[Stored data]
= Beginning of Section =
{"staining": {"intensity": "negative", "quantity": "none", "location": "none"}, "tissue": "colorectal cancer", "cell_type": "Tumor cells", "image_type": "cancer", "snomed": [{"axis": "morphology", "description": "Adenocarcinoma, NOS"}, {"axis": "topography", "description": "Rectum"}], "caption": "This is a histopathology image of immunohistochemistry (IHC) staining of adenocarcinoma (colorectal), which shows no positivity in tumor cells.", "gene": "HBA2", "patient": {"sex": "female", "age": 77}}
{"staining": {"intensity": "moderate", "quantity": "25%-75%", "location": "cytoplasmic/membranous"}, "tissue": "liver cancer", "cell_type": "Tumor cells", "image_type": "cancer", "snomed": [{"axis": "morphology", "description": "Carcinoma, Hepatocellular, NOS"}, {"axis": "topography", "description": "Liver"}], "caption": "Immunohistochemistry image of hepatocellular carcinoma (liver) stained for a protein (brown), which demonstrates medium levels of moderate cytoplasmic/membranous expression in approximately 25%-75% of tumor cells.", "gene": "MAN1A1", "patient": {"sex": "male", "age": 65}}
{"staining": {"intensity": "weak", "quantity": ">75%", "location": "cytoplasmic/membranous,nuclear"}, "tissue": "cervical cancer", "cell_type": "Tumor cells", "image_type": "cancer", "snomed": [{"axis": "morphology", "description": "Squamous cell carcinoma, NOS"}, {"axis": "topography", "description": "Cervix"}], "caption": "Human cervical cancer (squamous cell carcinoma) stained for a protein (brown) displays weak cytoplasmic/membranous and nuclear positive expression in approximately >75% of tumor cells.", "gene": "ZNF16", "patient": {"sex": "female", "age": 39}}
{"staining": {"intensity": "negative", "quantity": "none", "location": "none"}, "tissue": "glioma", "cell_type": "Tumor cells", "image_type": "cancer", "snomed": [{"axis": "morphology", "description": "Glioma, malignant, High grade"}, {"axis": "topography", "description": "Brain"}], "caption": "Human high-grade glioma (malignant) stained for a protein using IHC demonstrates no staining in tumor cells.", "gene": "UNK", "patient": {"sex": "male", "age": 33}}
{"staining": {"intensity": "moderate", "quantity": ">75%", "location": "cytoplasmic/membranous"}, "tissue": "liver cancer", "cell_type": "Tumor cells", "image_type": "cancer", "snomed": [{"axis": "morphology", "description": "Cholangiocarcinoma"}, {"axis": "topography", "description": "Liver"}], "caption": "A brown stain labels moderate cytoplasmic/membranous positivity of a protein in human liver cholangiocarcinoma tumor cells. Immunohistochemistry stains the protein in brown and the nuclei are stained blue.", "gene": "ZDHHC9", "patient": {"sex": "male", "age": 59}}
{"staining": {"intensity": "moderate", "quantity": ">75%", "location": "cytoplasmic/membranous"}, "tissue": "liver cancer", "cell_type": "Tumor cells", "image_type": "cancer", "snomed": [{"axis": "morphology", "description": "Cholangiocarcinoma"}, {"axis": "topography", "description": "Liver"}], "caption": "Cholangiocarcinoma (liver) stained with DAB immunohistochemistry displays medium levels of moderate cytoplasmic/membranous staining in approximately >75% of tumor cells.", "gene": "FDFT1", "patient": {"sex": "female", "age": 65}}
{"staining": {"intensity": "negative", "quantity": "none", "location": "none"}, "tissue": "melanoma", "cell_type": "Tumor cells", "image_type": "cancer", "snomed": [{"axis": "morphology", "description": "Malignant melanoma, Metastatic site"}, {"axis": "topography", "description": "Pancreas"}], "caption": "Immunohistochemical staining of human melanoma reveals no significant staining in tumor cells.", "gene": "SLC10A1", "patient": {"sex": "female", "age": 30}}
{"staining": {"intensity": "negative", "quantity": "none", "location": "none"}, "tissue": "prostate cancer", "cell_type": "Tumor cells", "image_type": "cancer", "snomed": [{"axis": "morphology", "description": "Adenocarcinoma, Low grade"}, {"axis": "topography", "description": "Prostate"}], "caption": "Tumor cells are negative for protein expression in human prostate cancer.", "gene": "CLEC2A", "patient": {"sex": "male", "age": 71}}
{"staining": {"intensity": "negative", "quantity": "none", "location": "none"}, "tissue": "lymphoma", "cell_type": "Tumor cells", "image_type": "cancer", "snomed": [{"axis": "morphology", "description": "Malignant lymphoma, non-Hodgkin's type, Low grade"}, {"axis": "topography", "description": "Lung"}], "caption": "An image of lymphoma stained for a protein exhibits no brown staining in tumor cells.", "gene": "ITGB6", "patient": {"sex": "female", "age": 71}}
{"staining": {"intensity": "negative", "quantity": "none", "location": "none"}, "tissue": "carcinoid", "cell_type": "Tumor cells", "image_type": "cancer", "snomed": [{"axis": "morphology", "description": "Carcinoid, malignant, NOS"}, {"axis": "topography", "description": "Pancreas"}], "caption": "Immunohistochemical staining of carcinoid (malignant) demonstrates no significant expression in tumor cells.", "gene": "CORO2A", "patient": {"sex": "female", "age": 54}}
= End of Section =
Nothing should be dropped. Retype each line above as it is.

[WRITTEN SOLUTION]
{"staining": {"intensity": "negative", "quantity": "none", "location": "none"}, "tissue": "colorectal cancer", "cell_type": "Tumor cells", "image_type": "cancer", "snomed": [{"axis": "morphology", "description": "Adenocarcinoma, NOS"}, {"axis": "topography", "description": "Rectum"}], "caption": "This is a histopathology image of immunohistochemistry (IHC) staining of adenocarcinoma (colorectal), which shows no positivity in tumor cells.", "gene": "HBA2", "patient": {"sex": "female", "age": 77}}
{"staining": {"intensity": "moderate", "quantity": "25%-75%", "location": "cytoplasmic/membranous"}, "tissue": "liver cancer", "cell_type": "Tumor cells", "image_type": "cancer", "snomed": [{"axis": "morphology", "description": "Carcinoma, Hepatocellular, NOS"}, {"axis": "topography", "description": "Liver"}], "caption": "Immunohistochemistry image of hepatocellular carcinoma (liver) stained for a protein (brown), which demonstrates medium levels of moderate cytoplasmic/membranous expression in approximately 25%-75% of tumor cells.", "gene": "MAN1A1", "patient": {"sex": "male", "age": 65}}
{"staining": {"intensity": "weak", "quantity": ">75%", "location": "cytoplasmic/membranous,nuclear"}, "tissue": "cervical cancer", "cell_type": "Tumor cells", "image_type": "cancer", "snomed": [{"axis": "morphology", "description": "Squamous cell carcinoma, NOS"}, {"axis": "topography", "description": "Cervix"}], "caption": "Human cervical cancer (squamous cell carcinoma) stained for a protein (brown) displays weak cytoplasmic/membranous and nuclear positive expression in approximately >75% of tumor cells.", "gene": "ZNF16", "patient": {"sex": "female", "age": 39}}
{"staining": {"intensity": "negative", "quantity": "none", "location": "none"}, "tissue": "glioma", "cell_type": "Tumor cells", "image_type": "cancer", "snomed": [{"axis": "morphology", "description": "Glioma, malignant, High grade"}, {"axis": "topography", "description": "Brain"}], "caption": "Human high-grade glioma (malignant) stained for a protein using IHC demonstrates no staining in tumor cells.", "gene": "UNK", "patient": {"sex": "male", "age": 33}}
{"staining": {"intensity": "moderate", "quantity": ">75%", "location": "cytoplasmic/membranous"}, "tissue": "liver cancer", "cell_type": "Tumor cells", "image_type": "cancer", "snomed": [{"axis": "morphology", "description": "Cholangiocarcinoma"}, {"axis": "topography", "description": "Liver"}], "caption": "A brown stain labels moderate cytoplasmic/membranous positivity of a protein in human liver cholangiocarcinoma tumor cells. Immunohistochemistry stains the protein in brown and the nuclei are stained blue.", "gene": "ZDHHC9", "patient": {"sex": "male", "age": 59}}
{"staining": {"intensity": "moderate", "quantity": ">75%", "location": "cytoplasmic/membranous"}, "tissue": "liver cancer", "cell_type": "Tumor cells", "image_type": "cancer", "snomed": [{"axis": "morphology", "description": "Cholangiocarcinoma"}, {"axis": "topography", "description": "Liver"}], "caption": "Cholangiocarcinoma (liver) stained with DAB immunohistochemistry displays medium levels of moderate cytoplasmic/membranous staining in approximately >75% of tumor cells.", "gene": "FDFT1", "patient": {"sex": "female", "age": 65}}
{"staining": {"intensity": "negative", "quantity": "none", "location": "none"}, "tissue": "melanoma", "cell_type": "Tumor cells", "image_type": "cancer", "snomed": [{"axis": "morphology", "description": "Malignant melanoma, Metastatic site"}, {"axis": "topography", "description": "Pancreas"}], "caption": "Immunohistochemical staining of human melanoma reveals no significant staining in tumor cells.", "gene": "SLC10A1", "patient": {"sex": "female", "age": 30}}
{"staining": {"intensity": "negative", "quantity": "none", "location": "none"}, "tissue": "prostate cancer", "cell_type": "Tumor cells", "image_type": "cancer", "snomed": [{"axis": "morphology", "description": "Adenocarcinoma, Low grade"}, {"axis": "topography", "description": "Prostate"}], "caption": "Tumor cells are negative for protein expression in human prostate cancer.", "gene": "CLEC2A", "patient": {"sex": "male", "age": 71}}
{"staining": {"intensity": "negative", "quantity": "none", "location": "none"}, "tissue": "lymphoma", "cell_type": "Tumor cells", "image_type": "cancer", "snomed": [{"axis": "morphology", "description": "Malignant lymphoma, non-Hodgkin's type, Low grade"}, {"axis": "topography", "description": "Lung"}], "caption": "An image of lymphoma stained for a protein exhibits no brown staining in tumor cells.", "gene": "ITGB6", "patient": {"sex": "female", "age": 71}}
{"staining": {"intensity": "negative", "quantity": "none", "location": "none"}, "tissue": "carcinoid", "cell_type": "Tumor cells", "image_type": "cancer", "snomed": [{"axis": "morphology", "description": "Carcinoid, malignant, NOS"}, {"axis": "topography", "description": "Pancreas"}], "caption": "Immunohistochemical staining of carcinoid (malignant) demonstrates no significant expression in tumor cells.", "gene": "CORO2A", "patient": {"sex": "female", "age": 54}}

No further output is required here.